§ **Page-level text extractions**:
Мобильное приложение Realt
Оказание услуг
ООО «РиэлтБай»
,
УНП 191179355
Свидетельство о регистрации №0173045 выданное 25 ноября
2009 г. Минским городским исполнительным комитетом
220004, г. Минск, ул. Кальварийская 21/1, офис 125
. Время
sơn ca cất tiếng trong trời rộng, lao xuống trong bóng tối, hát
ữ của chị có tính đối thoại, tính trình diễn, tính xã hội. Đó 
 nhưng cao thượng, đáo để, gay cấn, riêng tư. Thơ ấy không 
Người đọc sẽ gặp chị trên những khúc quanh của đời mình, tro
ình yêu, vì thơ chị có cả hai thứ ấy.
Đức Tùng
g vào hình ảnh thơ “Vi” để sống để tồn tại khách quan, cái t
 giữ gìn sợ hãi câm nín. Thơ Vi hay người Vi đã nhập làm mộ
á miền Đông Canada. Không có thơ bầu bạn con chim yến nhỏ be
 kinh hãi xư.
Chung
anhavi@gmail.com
--
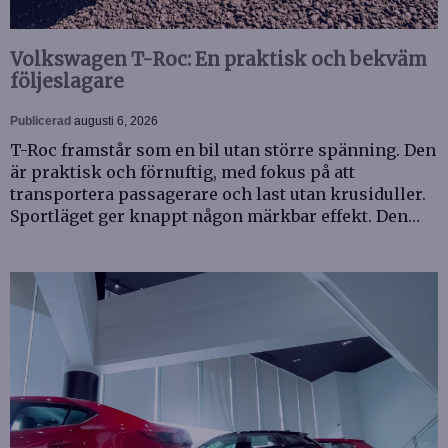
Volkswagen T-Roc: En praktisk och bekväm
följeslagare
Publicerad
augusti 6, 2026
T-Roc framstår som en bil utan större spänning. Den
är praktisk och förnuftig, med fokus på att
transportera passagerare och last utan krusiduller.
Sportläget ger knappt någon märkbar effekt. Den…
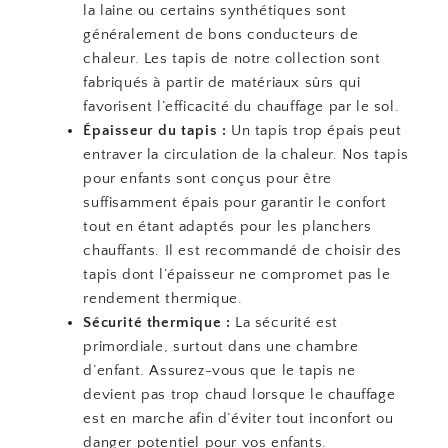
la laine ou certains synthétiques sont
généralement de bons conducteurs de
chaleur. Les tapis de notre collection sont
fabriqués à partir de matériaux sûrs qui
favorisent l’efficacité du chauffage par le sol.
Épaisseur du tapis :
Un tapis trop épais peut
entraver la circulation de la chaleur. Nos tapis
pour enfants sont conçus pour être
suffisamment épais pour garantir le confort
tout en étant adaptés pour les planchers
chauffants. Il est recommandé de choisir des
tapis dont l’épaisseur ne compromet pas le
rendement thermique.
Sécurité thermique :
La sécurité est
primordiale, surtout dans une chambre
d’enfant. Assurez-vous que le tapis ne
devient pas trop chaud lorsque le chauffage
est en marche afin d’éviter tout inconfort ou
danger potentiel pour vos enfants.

§ **TASK INSTRUCTIONS**: Using the entries above, give again exactly the lines from the line holding "généralement de bons conducteurs de" through the line holding "d’enfant. Assurez-vous que le tapis ne". Include both end lines and nothing else.

§ **ANSWER TO THE EXERCISE**:
généralement de bons conducteurs de
chaleur. Les tapis de notre collection sont
fabriqués à partir de matériaux sûrs qui
favorisent l’efficacité du chauffage par le sol.
Épaisseur du tapis :
Un tapis trop épais peut
entraver la circulation de la chaleur. Nos tapis
pour enfants sont conçus pour être
suffisamment épais pour garantir le confort
tout en étant adaptés pour les planchers
chauffants. Il est recommandé de choisir des
tapis dont l’épaisseur ne compromet pas le
rendement thermique.
Sécurité thermique :
La sécurité est
primordiale, surtout dans une chambre
d’enfant. Assurez-vous que le tapis ne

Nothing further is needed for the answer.